Anaconda Inc. announced today it is leveraging Docker containers and Kubernetes clusters to accelerate the development of AI applications built and deployed using graphical processor units (GPUs) from NVIDIA.
Previously, Anaconda added support for Docker and Kubernetes to version 5.0 of Anaconda Enterprise, a commercially supported instance of an open source platform for developing, governing and automating data science and AI pipelines on Intel processors. A version 5.2 of Anaconda Enterprise extends that platform to add support for GPUs.
Matthew Lodge, senior vice president of products and marketing at Anaconda, says that training AI applications has been proven to be significantly faster on GPUs. But over time, developers of AI applications will be employing a broad range of algorithms across Intel processors, GPUs, field programmable gate arrays and new classes of processors such as the TPU processors developed by Google, which are designed specifically for AI applications. Anaconda provides a mechanism for managing the building of multiple AI models that eventually will span all those processor classes thanks to the portability enabled by Docker and Kubernetes, Lodge says.
The Anaconda platform is currently being employed by more than 6 million data scientists.
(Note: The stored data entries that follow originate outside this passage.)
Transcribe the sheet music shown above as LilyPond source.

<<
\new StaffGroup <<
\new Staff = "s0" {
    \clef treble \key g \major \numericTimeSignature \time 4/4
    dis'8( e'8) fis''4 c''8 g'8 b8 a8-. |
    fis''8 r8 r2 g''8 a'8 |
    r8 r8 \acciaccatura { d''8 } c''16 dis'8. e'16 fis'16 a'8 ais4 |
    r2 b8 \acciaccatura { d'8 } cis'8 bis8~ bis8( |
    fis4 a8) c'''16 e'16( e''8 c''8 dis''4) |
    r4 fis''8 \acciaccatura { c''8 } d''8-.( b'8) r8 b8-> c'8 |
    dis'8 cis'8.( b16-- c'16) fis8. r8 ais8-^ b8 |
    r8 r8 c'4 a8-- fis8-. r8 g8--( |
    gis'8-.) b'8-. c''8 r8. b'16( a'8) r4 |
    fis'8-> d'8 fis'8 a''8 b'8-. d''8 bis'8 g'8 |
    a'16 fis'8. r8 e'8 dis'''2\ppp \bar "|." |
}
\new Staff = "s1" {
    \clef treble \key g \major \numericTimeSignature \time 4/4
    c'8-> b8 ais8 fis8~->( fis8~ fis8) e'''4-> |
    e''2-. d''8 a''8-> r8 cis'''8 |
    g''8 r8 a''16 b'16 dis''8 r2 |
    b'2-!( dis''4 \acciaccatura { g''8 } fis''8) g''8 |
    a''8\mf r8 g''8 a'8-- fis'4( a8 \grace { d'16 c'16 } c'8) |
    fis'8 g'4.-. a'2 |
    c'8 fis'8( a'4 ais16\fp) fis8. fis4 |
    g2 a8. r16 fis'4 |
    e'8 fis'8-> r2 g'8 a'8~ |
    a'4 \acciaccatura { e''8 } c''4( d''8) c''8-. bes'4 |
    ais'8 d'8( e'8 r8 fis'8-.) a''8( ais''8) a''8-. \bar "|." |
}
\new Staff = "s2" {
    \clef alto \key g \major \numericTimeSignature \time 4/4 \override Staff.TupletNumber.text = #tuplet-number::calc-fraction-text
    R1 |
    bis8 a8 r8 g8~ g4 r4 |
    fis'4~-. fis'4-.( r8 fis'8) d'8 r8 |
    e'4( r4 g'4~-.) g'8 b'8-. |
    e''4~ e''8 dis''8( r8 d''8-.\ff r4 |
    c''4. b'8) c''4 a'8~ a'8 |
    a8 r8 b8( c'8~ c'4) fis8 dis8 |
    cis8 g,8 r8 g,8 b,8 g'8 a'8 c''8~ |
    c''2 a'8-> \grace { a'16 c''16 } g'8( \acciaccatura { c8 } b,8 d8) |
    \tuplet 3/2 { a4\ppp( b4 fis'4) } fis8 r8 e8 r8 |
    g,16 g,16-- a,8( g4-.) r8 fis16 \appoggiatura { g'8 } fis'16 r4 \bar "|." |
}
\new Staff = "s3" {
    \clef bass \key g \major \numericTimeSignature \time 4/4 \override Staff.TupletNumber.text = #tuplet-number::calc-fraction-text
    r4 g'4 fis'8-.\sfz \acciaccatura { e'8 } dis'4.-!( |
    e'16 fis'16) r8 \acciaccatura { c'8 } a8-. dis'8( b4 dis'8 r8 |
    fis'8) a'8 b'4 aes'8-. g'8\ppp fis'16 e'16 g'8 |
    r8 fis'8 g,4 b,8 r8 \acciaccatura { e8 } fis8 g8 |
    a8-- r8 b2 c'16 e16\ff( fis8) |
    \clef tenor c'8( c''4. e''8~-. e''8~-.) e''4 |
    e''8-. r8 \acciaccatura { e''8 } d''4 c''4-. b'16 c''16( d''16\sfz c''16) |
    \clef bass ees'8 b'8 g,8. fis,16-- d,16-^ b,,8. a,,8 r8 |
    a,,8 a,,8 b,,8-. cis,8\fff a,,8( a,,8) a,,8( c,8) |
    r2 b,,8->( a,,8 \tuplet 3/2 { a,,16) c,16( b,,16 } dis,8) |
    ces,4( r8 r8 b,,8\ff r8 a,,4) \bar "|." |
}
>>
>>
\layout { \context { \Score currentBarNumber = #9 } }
Lodge says the platform is designed to make it simple to develop score models on a subset of data that then can be scaled up to support model development to a 1,000-node GPU cluster for training, and then deployment on a production deployment. Lodge says data scientists and developers favor Anaconda because it allows them to model an AI application using a laptop before having to commit to using a cloud service.
Lodge says it’s still early days in terms of crafting best DevOps practices for building and deploying AI applications. The biggest challenge with building an AI application is not necessarily the applications as much as it is training the algorithms to identify and correctly respond to patterns. The more data an algorithm is exposed to, the more accurate it becomes, which is why most AI applications today are deployed on GPUs that make it possible to access larger amounts of data faster.
It may be a while before data scientists and DevOps teams come together to create consistent processes for developing and training AI models. That said, most organizations still don’t appreciate the fact that AI models will need to be updated and replaced as the number of data sources that algorithms can be applied against continues to expand. Without some structured means of managing those AI models, organizations could apply algorithms that no longer are relevant to automate a process.
In the meantime, DevOps teams should start to engage data scientists now. It’s only now a matter of time before every enterprise application is augmented using AI models that need to be maintained over the life cycle of application. In some ways managing those AI models will be the same as it ever was to DevOps teams. The challenge now is teaching the data scientists that build these applications how to work as part of a larger team before any bad habits take root.